DIALS: Creating and running a job for peak integration
In this tutorial, we will show how to create and run a job for peak integration using the public DIALS environment.
Creating a job template
Step 1: Initial details
Navigate to Analysis → Jobs → Create Job Template, and fill out the job template name and description:
To work with the job script below, make sure to choose the DIALS environment.

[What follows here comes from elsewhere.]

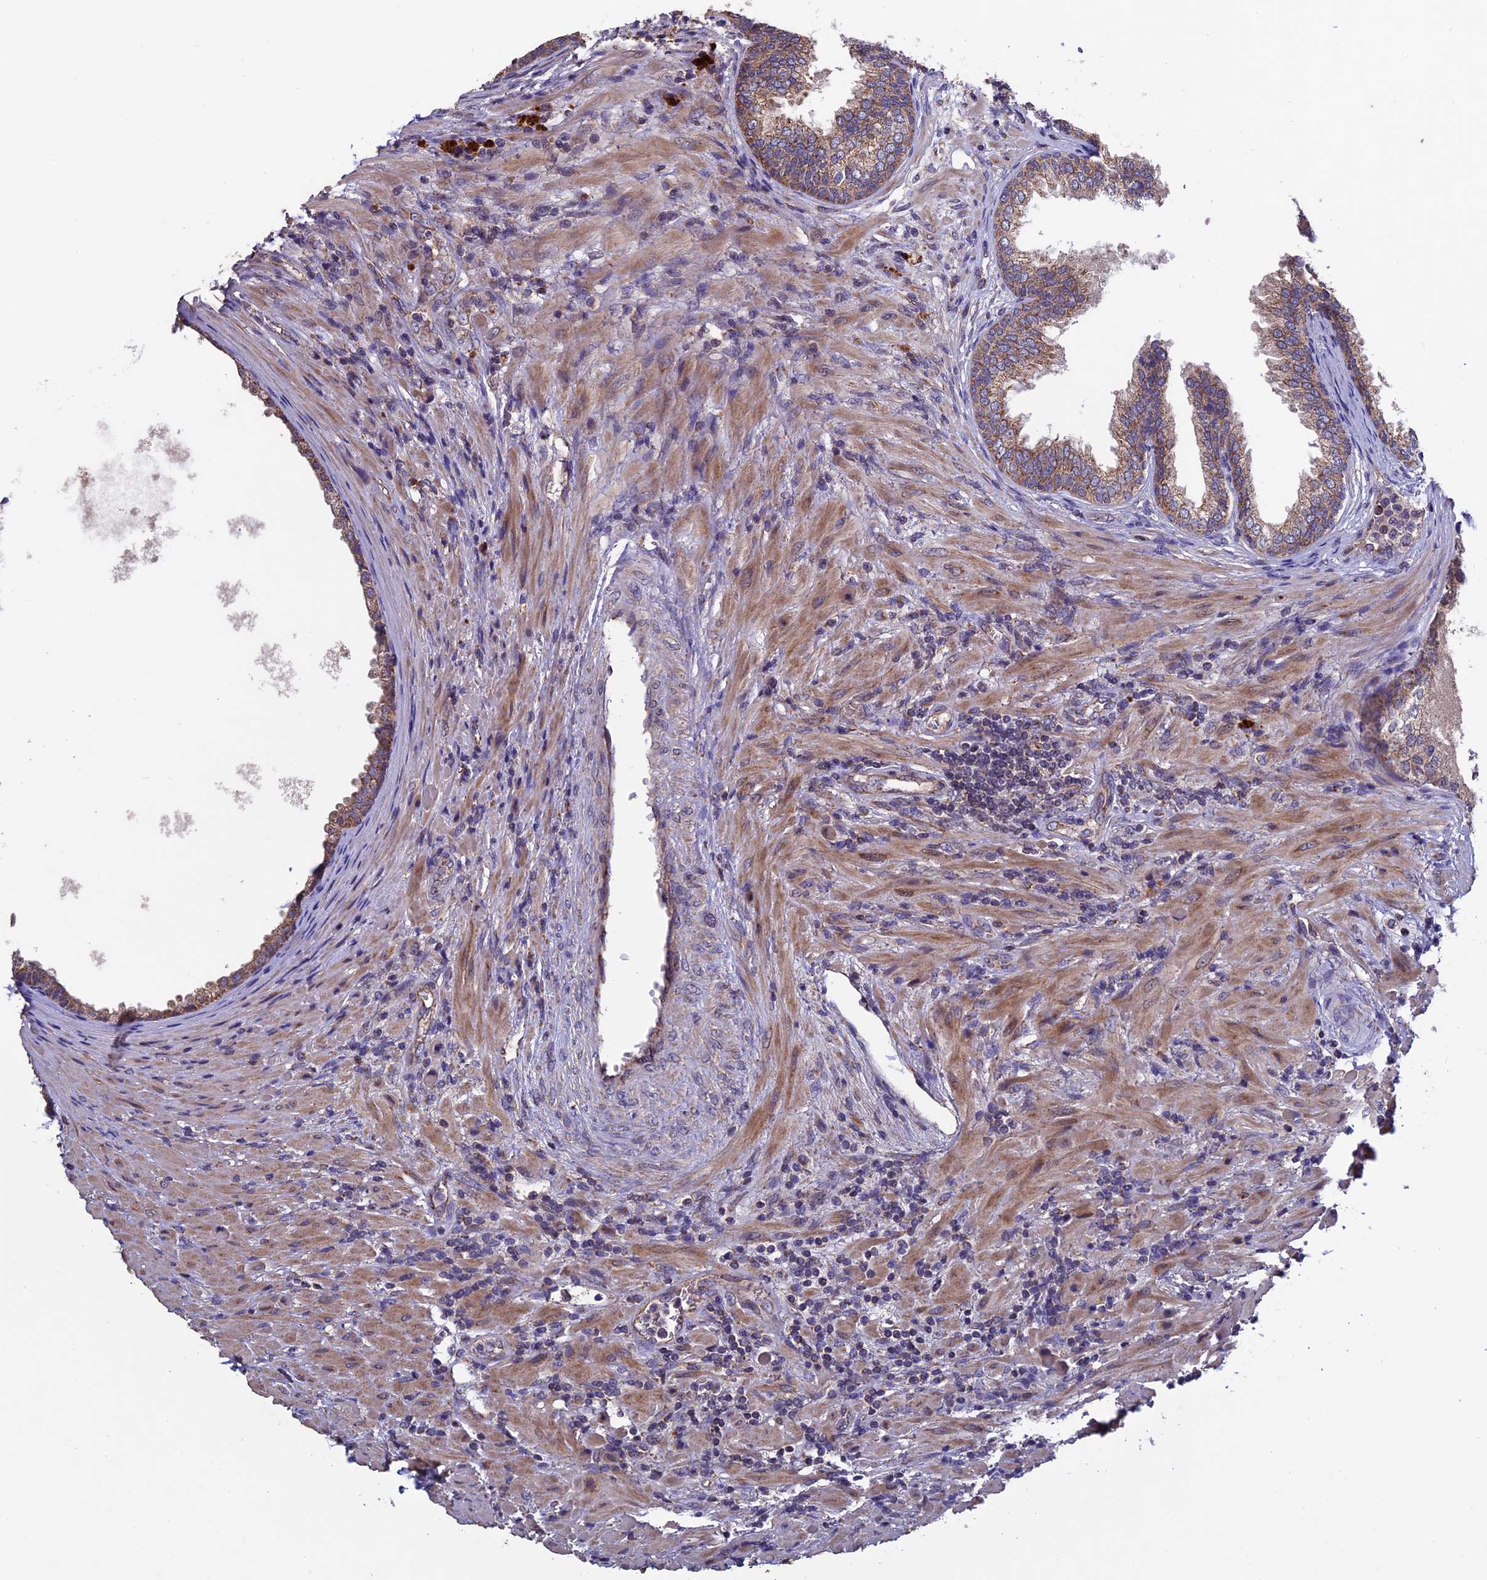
{"staining": {"intensity": "moderate", "quantity": ">75%", "location": "cytoplasmic/membranous"}, "tissue": "prostate", "cell_type": "Glandular cells", "image_type": "normal", "snomed": [{"axis": "morphology", "description": "Normal tissue, NOS"}, {"axis": "topography", "description": "Prostate"}], "caption": "Prostate stained with DAB (3,3'-diaminobenzidine) immunohistochemistry reveals medium levels of moderate cytoplasmic/membranous expression in approximately >75% of glandular cells.", "gene": "RNF17", "patient": {"sex": "male", "age": 76}}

Step 2: Inserting the job script
On the next page, you can specify the job script:
For this tutorial, an example job script for running DIALS is given below, which can be copy-pasted into the box:
#!/bin/bash
# Resolve and source DIALS environment
DIALS_ENV_SCRIPT=$(find /usr/local/dials -type f -name "dials_env.sh" | head -n 1)

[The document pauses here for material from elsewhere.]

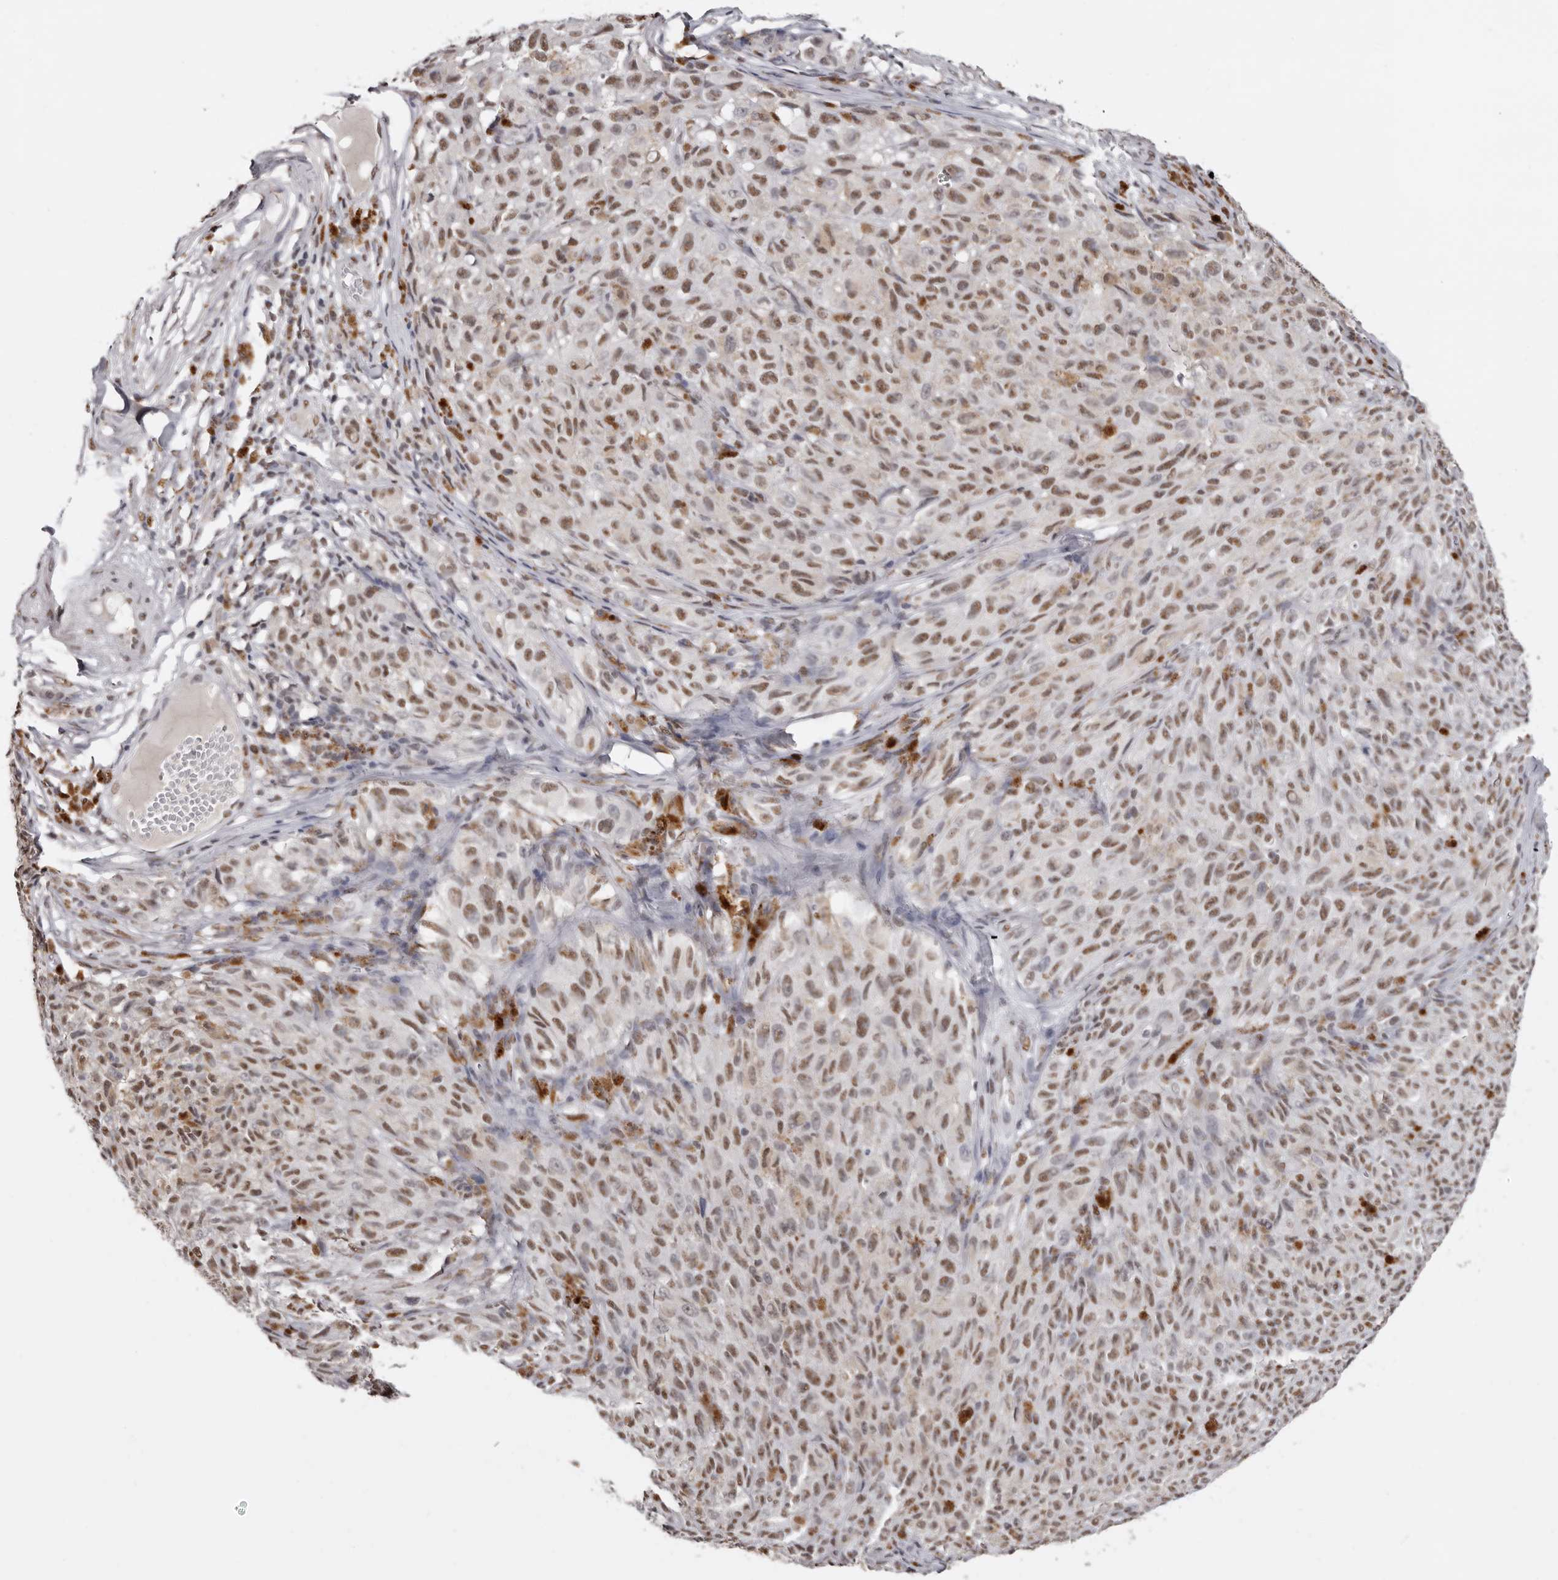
{"staining": {"intensity": "moderate", "quantity": ">75%", "location": "nuclear"}, "tissue": "melanoma", "cell_type": "Tumor cells", "image_type": "cancer", "snomed": [{"axis": "morphology", "description": "Malignant melanoma, NOS"}, {"axis": "topography", "description": "Skin"}], "caption": "Melanoma was stained to show a protein in brown. There is medium levels of moderate nuclear positivity in approximately >75% of tumor cells.", "gene": "SCAF4", "patient": {"sex": "female", "age": 82}}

if [[ -f "$DIALS_ENV_SCRIPT" ]]; then
source "$DIALS_ENV_SCRIPT"
else
echo "ERROR: Could not locate dials_env.sh in /usr/local/dials"
exit 1
fi
set -euo pipefail
echo "JOB_OUTPUT_DIR: ${JOB_OUTPUT_DIR}"
echo "JOB_WORK_DIR: ${JOB_WORK_DIR}"
echo "JOB_TEMPLATE_DIR: ${JOB_TEMPLATE_DIR}"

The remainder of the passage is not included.